Some field recordists have hijacked the service for their own needs. After all, it allows uncompressed uploads up to a 290 megabyte limit. Its player lacks a waveform, but it’s functional enough while streaming at 128 kbit/s. The Pro version allows batch uploads and more stats for $10/month.
ReverbNation is another service aimed at musicians. It has features comparable to BandCamp, while adding others that focus on career development, promotion, and gigs.
Sound effect fans would primarily adopt the platform’s perks of a widget player and unlimited uploads even at the free tier (at 8 megabytes per file). The Basic ($9.95/month) and Premium ($19.95/month) plans are essentially equivalent to field recording pros: they expand uploads to 100 megabytes, remove ads, allow lossless streaming, and remove branding from the players (Premium only). An option if you’re interested in sharing shorter or compressed files.
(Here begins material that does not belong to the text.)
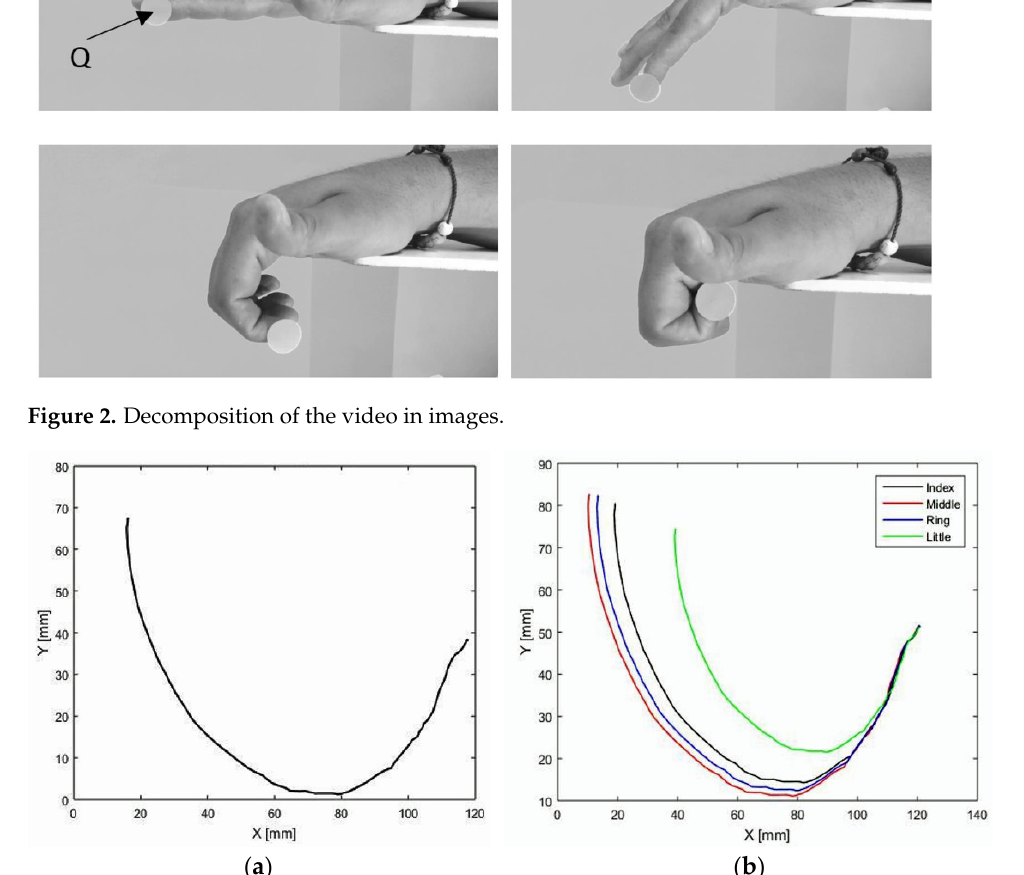
Figure 2. Decomposition of the video in images.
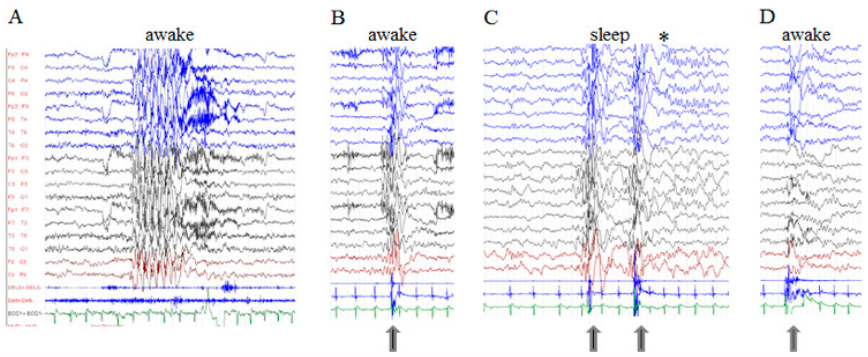
Figure 2. Group 2: Ictal EEG in a 9-year-old girl (Pt16, Trp531Cys). ( A ) Subclinical discharge of diffuse and irregular SW. ( B ) Bursts of diffuse polyspike and polyspike-waves, with anticipated onset over the frontal or posterior areas, accompanied by myoclonic jerks of both arms (arrows) while awake. ( C ) The same polyspike and polyspike-waves recorded during sleep. Note the spindles on the fronto-central regions (*). ( D ) Muscle artifacts associated to a startle response without paroxysmal abnormalities.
A few services didn’t fill every niche for sound designers and field recordists. However, based on your needs, you may find these streaming services helpful:
- audioBoom – I first stumbled across the audioBoom streaming service when browsing Cities and Memory’s field recordings. It turns out the service is actually aimed at podcasters, and has options to publish to podcasting platforms. That hasn’t stopped some field recordists from using the service to make playlists of sound effects that fans can download as they please. It doesn’t appear they have a free plan, and paid plans begin at $9.99 a month.
- Logamp – a sound-sharing service with a unique twist: it features literature, poetry, as well as music. Unlimited uploads free of charge. Minimal interface. Allows sharing and embedding.
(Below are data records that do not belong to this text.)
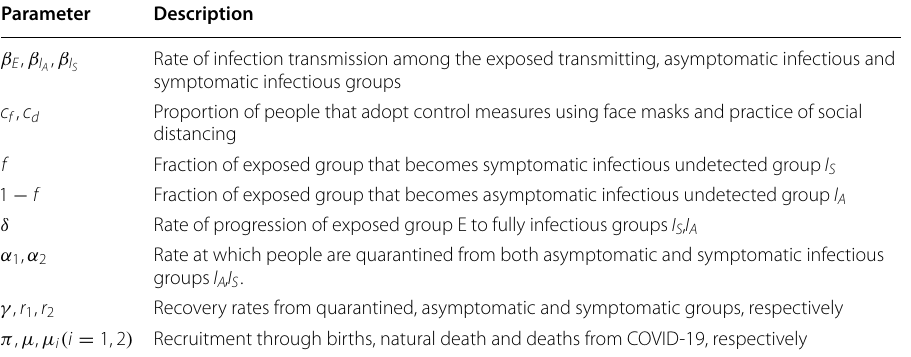
Table 2 Parameters for model (1) and their descriptions Parameter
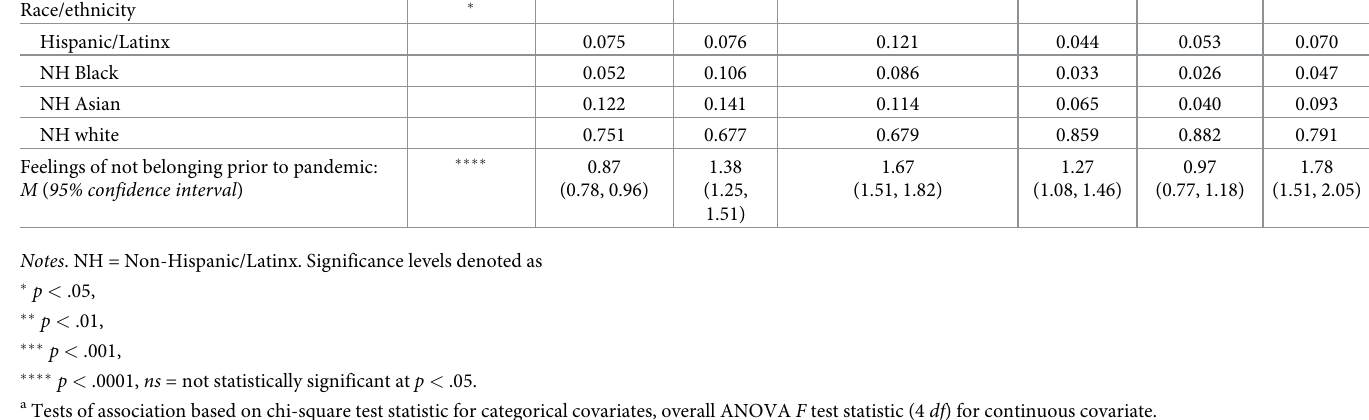
Partiers (Alcohol,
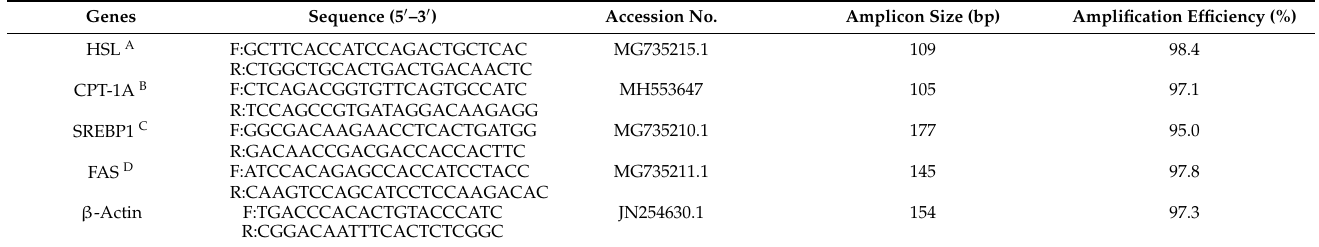
Table 2. Primers used for fluorescence quantification for O. macrolepis exposed to starvation and refeeding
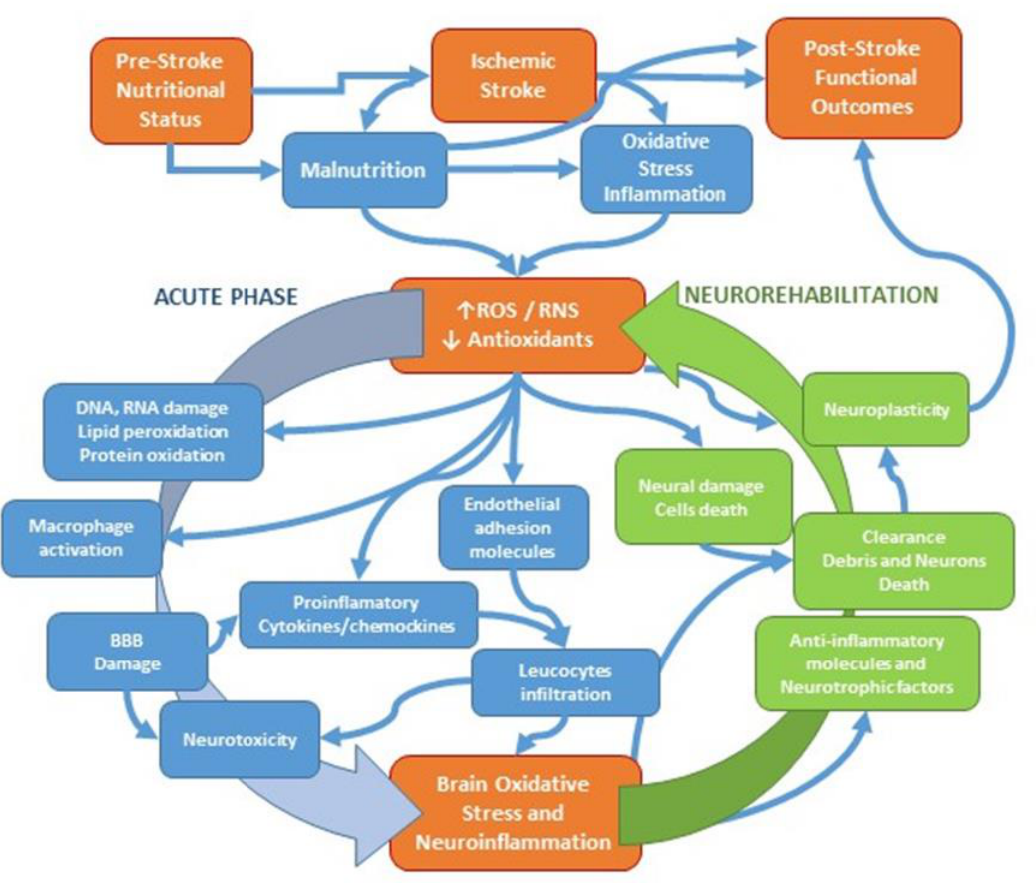
Figure 3. Schematic representation of stroke-associated oxidative stress and inflammation involve- ment in acute and rehabilitation phases. ROS, reactive oxygen species; RNS, reactive nitrogen species; BBB, blood – brain barrier; ↑ , increase; ↓ , decrease.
- YouTube – yes, it is a video hosting site. That hasn’t stopped fans from using the site to listen to music. Visuals aren’t necessarily needed, either; many tracks simply display a static image while the audio rolls. It’s free, has unlimited uploads of 15 minutes per track, and can be embedded anywhere on the Web.
Music Sharing Options
Interested in sharing only music? Here’s a quick list of your options for sharing and streaming sound on the Web. The two most prominent ones were already described above:
- BandCamp – digital and physical distribution, Web player, stats.
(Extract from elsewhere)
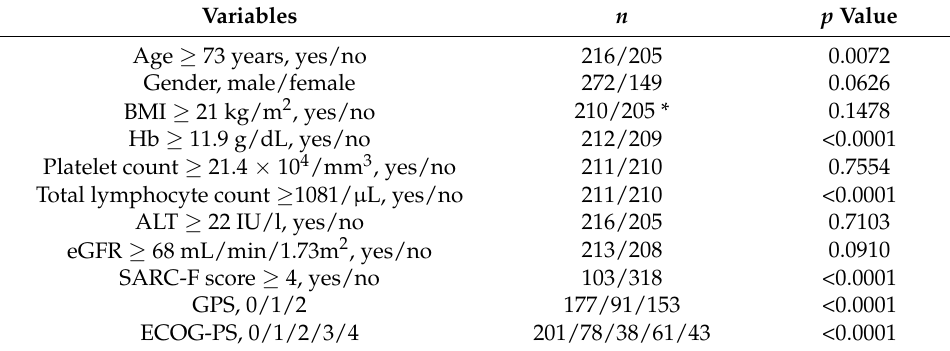
Table 2. Univariate analyses of factors linked to the overall survival.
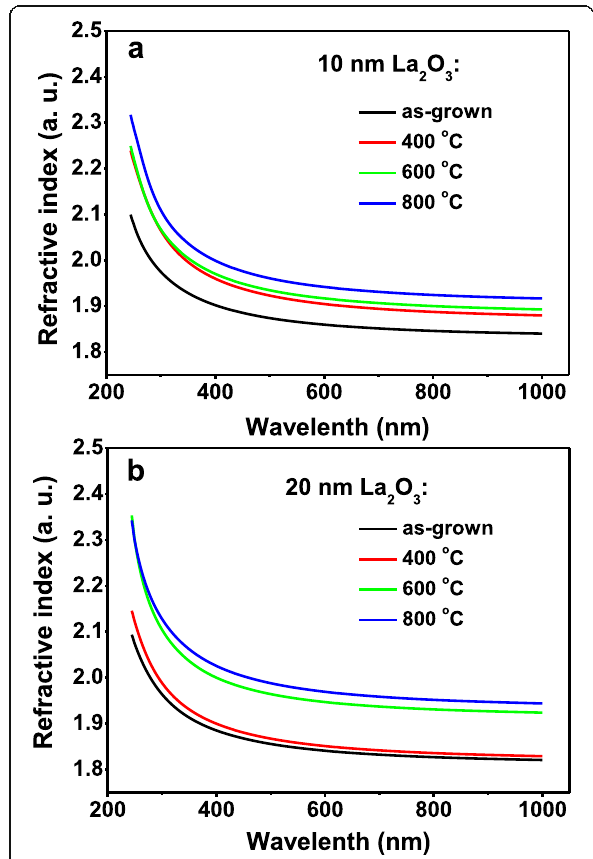
Fig. 4 Annealing temperature dependence of refractive index for ALD-La 2 O 3 with different thickness. a 10 nm La 2 O 3 films and b 20 nm La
- ReverbNation – site builder, Web player, gig finder, digital distribution, press kits, email marketing.
The rest of the crowd vary with features that support specialized music communities (radio stations, royalty collection, monetization, rights management). These are:
- Mixcloud – focuses on long-form streaming for DJs. Includes a Web player. Free, ad-supported plan with unlimited, compressed uploads. The Pro version is $15/month or $135/year and removes ads, expands profile design, and shares full stats. Includes a SoundCloud importer if you need to transfer your tracks.
- playfm – catering to DJs and club culture, playfm allows uploads beginning with a minimum 20 minute length (!), unlimited storage, and Web players to share your mixes elsewhere on the Internet.
- Orfium – designed as a Apple Music-like streaming service for the independent musician, Orfium hosts and monetizes tracks uploaded from individuals. Allows unlimited uploading, playlists, events, community building, and the ability to sell and license tracks.
- ClearTracks – a site with a similar approach to Orfium: it allows individual song sales as well as rights management, clearances, syndication, and more.
- 8tracks – this website was designed to share playlists. It is possible to upload your own tracks (compressed only) and drop them into a custom playlist to share with your fans via embedding and the typical social media channels. Supports royalty collection as well.